Records from a collection:

════════════════

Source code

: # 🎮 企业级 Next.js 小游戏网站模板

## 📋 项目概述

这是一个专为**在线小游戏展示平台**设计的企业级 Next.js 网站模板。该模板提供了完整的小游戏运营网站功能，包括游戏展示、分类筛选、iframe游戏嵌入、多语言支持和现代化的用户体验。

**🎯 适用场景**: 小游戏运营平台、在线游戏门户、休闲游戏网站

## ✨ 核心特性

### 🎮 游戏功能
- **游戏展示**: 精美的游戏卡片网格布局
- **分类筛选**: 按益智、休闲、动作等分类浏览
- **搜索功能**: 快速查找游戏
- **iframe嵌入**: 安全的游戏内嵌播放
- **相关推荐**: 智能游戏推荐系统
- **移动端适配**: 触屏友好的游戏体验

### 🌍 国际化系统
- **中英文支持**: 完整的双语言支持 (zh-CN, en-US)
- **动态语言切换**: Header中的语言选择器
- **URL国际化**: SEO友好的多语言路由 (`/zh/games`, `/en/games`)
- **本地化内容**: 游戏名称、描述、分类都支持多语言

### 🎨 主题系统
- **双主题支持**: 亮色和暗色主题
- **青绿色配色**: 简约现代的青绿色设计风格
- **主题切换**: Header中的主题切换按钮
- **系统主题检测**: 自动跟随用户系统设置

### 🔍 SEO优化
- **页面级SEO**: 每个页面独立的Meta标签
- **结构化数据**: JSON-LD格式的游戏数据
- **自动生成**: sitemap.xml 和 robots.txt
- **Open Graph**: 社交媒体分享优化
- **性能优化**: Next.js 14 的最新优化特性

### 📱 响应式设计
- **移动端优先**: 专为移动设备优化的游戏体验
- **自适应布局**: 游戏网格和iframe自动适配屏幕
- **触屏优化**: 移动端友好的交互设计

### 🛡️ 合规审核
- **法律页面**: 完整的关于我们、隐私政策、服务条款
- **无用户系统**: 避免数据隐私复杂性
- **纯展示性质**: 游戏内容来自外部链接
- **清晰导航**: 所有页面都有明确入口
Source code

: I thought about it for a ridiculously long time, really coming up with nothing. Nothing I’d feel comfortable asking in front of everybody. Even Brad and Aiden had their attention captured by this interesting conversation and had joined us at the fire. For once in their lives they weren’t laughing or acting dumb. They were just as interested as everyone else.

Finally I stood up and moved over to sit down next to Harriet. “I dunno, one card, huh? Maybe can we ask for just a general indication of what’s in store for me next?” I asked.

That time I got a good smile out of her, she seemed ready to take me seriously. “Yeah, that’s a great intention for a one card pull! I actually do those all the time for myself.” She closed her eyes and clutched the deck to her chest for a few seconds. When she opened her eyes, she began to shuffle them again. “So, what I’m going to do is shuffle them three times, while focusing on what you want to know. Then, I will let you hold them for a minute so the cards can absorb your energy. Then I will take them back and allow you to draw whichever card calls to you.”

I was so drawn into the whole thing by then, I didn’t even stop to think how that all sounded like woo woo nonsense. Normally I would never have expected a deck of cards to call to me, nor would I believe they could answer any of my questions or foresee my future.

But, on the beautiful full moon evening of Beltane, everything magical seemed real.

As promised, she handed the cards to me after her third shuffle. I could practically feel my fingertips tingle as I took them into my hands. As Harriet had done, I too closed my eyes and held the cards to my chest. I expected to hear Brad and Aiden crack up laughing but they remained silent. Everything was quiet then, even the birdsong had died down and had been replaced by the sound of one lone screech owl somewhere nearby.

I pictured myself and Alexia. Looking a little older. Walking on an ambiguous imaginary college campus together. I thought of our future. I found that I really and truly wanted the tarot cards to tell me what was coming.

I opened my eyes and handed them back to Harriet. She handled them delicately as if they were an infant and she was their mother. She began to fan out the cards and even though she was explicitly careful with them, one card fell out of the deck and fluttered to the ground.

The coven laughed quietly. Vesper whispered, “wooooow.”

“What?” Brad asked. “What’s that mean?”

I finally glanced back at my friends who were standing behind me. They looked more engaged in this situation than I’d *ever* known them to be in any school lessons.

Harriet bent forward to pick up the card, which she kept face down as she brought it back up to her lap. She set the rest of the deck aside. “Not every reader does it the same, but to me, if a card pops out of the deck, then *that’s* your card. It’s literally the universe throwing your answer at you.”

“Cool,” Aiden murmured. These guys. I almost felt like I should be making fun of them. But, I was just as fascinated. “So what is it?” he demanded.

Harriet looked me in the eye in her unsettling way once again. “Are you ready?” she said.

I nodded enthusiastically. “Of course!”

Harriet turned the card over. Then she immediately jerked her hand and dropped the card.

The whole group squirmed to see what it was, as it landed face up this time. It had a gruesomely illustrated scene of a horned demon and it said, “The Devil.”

════════════════

• Try it:
Transcribe every one of the records above verbatim, line by line.

• Response area:
Source code

: # 🎮 企业级 Next.js 小游戏网站模板

## 📋 项目概述

这是一个专为**在线小游戏展示平台**设计的企业级 Next.js 网站模板。该模板提供了完整的小游戏运营网站功能，包括游戏展示、分类筛选、iframe游戏嵌入、多语言支持和现代化的用户体验。

**🎯 适用场景**: 小游戏运营平台、在线游戏门户、休闲游戏网站

## ✨ 核心特性

### 🎮 游戏功能
- **游戏展示**: 精美的游戏卡片网格布局
- **分类筛选**: 按益智、休闲、动作等分类浏览
- **搜索功能**: 快速查找游戏
- **iframe嵌入**: 安全的游戏内嵌播放
- **相关推荐**: 智能游戏推荐系统
- **移动端适配**: 触屏友好的游戏体验

### 🌍 国际化系统
- **中英文支持**: 完整的双语言支持 (zh-CN, en-US)
- **动态语言切换**: Header中的语言选择器
- **URL国际化**: SEO友好的多语言路由 (`/zh/games`, `/en/games`)
- **本地化内容**: 游戏名称、描述、分类都支持多语言

### 🎨 主题系统
- **双主题支持**: 亮色和暗色主题
- **青绿色配色**: 简约现代的青绿色设计风格
- **主题切换**: Header中的主题切换按钮
- **系统主题检测**: 自动跟随用户系统设置

### 🔍 SEO优化
- **页面级SEO**: 每个页面独立的Meta标签
- **结构化数据**: JSON-LD格式的游戏数据
- **自动生成**: sitemap.xml 和 robots.txt
- **Open Graph**: 社交媒体分享优化
- **性能优化**: Next.js 14 的最新优化特性

### 📱 响应式设计
- **移动端优先**: 专为移动设备优化的游戏体验
- **自适应布局**: 游戏网格和iframe自动适配屏幕
- **触屏优化**: 移动端友好的交互设计

### 🛡️ 合规审核
- **法律页面**: 完整的关于我们、隐私政策、服务条款
- **无用户系统**: 避免数据隐私复杂性
- **纯展示性质**: 游戏内容来自外部链接
- **清晰导航**: 所有页面都有明确入口
Source code

: I thought about it for a ridiculously long time, really coming up with nothing. Nothing I’d feel comfortable asking in front of everybody. Even Brad and Aiden had their attention captured by this interesting conversation and had joined us at the fire. For once in their lives they weren’t laughing or acting dumb. They were just as interested as everyone else.

Finally I stood up and moved over to sit down next to Harriet. “I dunno, one card, huh? Maybe can we ask for just a general indication of what’s in store for me next?” I asked.

That time I got a good smile out of her, she seemed ready to take me seriously. “Yeah, that’s a great intention for a one card pull! I actually do those all the time for myself.” She closed her eyes and clutched the deck to her chest for a few seconds. When she opened her eyes, she began to shuffle them again. “So, what I’m going to do is shuffle them three times, while focusing on what you want to know. Then, I will let you hold them for a minute so the cards can absorb your energy. Then I will take them back and allow you to draw whichever card calls to you.”

I was so drawn into the whole thing by then, I didn’t even stop to think how that all sounded like woo woo nonsense. Normally I would never have expected a deck of cards to call to me, nor would I believe they could answer any of my questions or foresee my future.

But, on the beautiful full moon evening of Beltane, everything magical seemed real.

As promised, she handed the cards to me after her third shuffle. I could practically feel my fingertips tingle as I took them into my hands. As Harriet had done, I too closed my eyes and held the cards to my chest. I expected to hear Brad and Aiden crack up laughing but they remained silent. Everything was quiet then, even the birdsong had died down and had been replaced by the sound of one lone screech owl somewhere nearby.

I pictured myself and Alexia. Looking a little older. Walking on an ambiguous imaginary college campus together. I thought of our future. I found that I really and truly wanted the tarot cards to tell me what was coming.

I opened my eyes and handed them back to Harriet. She handled them delicately as if they were an infant and she was their mother. She began to fan out the cards and even though she was explicitly careful with them, one card fell out of the deck and fluttered to the ground.

The coven laughed quietly. Vesper whispered, “wooooow.”

“What?” Brad asked. “What’s that mean?”

I finally glanced back at my friends who were standing behind me. They looked more engaged in this situation than I’d *ever* known them to be in any school lessons.

Harriet bent forward to pick up the card, which she kept face down as she brought it back up to her lap. She set the rest of the deck aside. “Not every reader does it the same, but to me, if a card pops out of the deck, then *that’s* your card. It’s literally the universe throwing your answer at you.”

“Cool,” Aiden murmured. These guys. I almost felt like I should be making fun of them. But, I was just as fascinated. “So what is it?” he demanded.

Harriet looked me in the eye in her unsettling way once again. “Are you ready?” she said.

I nodded enthusiastically. “Of course!”

Harriet turned the card over. Then she immediately jerked her hand and dropped the card.

The whole group squirmed to see what it was, as it landed face up this time. It had a gruesomely illustrated scene of a horned demon and it said, “The Devil.”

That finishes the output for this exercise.